## Actions to take
1 > Answer these questions from the message about Silk:
(a) What result did the writer get from matching the string "user-42-freds"?
(b) What value for :this did the writer expect from that match?
(c) On what date did DomKM write the quoted reply?
2 > Repeat the message about Silk word for word, from "(defn domkm.silk/encode-query" to "cache-ability of URLs...".

## Extract to read
******************************

I've been playing and like Silk a lot!

However the following I find curious as I'm wondering what the intended 
behaviour should be:
user=> (silk/match (silk/composite ["user-" (silk/integer :id) "-fred" (silk
/option :this "that") "s"]) "user-42-fredjs")
{:id 42, :this "j"}

user=> (silk/match (silk/composite ["user-" (silk/integer :id) "-fred" (silk
/option :this "that") "s"]) "user-42-freds")
nil


I would have thought the last one would have produced:
user=> (silk/match (silk/composite ["user-" (silk/integer :id) "-fred" (silk
/option :this "that") "s"]) "user-42-freds")
{:id 42, :this "that"}



My only other suggestion, not worthy of a pull request, is the following:

(defn domkm.silk/encode-query
 "Takes a query map.
 Returns a string of query pairs encoded and joined."
 [query]
 (->> query
   (apply into sorted-map) ; ensure consistent ordering to improve 
cache-ability of URLs...
   (map (fn [[k v]] (str (encode k) "=" (encode v))))
   (str/join "&")))


Regards,

Marc

On Sunday, 10 August 2014 05:00:50 UTC+10, DomKM wrote:
>
> Hi Allen,
>
> Thanks for the feedback!
>
> 1) This, and precompiling regexes where possible, is my intention with 
> Silk.

******************************

## Extracted records
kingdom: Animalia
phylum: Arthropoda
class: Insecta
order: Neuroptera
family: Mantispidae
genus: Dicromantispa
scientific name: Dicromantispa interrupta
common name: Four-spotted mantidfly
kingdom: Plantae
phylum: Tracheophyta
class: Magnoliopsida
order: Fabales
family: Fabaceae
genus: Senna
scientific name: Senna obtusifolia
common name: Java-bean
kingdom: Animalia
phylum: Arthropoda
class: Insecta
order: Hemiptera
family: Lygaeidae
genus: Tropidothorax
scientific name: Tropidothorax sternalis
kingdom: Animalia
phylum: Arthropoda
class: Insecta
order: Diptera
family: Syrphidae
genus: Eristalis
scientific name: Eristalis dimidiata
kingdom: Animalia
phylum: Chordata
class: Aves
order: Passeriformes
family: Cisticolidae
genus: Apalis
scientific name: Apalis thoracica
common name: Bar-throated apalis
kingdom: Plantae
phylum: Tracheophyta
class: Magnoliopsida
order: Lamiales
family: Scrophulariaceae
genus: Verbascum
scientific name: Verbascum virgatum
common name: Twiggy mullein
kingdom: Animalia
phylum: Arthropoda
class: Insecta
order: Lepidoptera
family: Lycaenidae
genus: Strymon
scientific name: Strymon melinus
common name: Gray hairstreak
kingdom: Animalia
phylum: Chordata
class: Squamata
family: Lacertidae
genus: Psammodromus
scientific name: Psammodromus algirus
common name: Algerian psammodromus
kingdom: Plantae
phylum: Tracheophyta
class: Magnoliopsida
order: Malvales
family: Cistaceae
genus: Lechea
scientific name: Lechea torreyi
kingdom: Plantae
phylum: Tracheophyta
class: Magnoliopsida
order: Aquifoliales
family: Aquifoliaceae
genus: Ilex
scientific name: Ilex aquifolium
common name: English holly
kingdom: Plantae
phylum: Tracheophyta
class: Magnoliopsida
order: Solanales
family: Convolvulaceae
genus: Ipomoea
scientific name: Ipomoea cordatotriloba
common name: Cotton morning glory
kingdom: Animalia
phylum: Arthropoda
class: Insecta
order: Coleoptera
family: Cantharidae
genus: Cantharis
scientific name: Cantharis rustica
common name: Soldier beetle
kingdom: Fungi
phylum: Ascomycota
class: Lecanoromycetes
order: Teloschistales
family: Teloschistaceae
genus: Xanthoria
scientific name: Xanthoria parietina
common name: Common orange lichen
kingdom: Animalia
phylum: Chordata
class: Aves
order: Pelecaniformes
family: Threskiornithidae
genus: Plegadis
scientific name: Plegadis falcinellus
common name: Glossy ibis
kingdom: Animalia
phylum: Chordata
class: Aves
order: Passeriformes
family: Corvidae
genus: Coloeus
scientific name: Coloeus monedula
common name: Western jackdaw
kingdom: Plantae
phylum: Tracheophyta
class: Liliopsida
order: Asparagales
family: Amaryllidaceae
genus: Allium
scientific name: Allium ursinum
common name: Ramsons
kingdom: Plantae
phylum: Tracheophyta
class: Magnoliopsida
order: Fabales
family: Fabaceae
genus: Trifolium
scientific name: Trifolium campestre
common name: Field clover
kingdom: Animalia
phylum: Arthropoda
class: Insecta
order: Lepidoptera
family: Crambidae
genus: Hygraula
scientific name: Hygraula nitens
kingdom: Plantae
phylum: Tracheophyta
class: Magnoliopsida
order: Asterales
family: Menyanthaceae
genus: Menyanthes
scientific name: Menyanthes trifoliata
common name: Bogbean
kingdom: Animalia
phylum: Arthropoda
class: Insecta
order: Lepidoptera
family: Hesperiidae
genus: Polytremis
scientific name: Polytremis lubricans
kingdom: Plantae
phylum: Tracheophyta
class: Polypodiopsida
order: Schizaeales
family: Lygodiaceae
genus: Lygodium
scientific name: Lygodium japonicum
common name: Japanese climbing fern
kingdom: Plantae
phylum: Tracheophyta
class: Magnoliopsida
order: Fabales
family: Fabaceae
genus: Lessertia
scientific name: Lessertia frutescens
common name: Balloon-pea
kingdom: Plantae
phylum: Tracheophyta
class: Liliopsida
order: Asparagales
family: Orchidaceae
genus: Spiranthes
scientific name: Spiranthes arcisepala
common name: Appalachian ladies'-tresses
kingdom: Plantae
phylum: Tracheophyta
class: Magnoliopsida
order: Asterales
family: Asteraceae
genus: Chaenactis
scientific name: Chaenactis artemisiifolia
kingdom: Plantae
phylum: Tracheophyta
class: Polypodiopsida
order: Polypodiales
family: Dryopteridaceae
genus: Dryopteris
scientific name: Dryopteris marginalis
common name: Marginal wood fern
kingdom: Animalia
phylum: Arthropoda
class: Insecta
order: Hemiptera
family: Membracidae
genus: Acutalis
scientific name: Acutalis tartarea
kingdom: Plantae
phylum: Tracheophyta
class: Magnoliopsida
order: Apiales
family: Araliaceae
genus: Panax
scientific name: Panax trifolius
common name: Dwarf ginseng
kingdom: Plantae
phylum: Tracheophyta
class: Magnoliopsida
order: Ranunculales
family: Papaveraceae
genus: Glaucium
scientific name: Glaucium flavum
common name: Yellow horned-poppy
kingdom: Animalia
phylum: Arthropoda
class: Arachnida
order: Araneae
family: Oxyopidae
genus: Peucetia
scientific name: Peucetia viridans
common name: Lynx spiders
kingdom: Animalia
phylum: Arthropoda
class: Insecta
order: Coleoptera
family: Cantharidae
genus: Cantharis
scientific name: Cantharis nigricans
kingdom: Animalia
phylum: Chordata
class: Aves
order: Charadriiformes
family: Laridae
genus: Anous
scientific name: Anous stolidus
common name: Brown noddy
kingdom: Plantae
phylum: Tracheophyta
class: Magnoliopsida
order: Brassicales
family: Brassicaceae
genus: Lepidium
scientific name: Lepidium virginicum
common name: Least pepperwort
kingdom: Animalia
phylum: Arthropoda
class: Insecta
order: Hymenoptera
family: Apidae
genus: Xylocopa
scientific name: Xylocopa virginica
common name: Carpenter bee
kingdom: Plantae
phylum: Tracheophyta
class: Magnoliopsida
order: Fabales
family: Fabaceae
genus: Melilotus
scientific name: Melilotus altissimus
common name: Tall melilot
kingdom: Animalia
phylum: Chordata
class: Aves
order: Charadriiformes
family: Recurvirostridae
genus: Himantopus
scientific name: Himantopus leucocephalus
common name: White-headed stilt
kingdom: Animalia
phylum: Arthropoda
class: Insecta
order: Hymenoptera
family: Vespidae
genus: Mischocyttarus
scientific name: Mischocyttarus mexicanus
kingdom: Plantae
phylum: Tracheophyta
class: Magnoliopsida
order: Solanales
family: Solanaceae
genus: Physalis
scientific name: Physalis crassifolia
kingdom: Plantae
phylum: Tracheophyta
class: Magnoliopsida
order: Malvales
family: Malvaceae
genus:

******************************

## Answers to the problems
1 >
(a) nil
(b) "that"
(c) Sunday, 10 August 2014

2 >
(defn domkm.silk/encode-query
 "Takes a query map.
 Returns a string of query pairs encoded and joined."
 [query]
 (->> query
   (apply into sorted-map) ; ensure consistent ordering to improve 
cache-ability of URLs...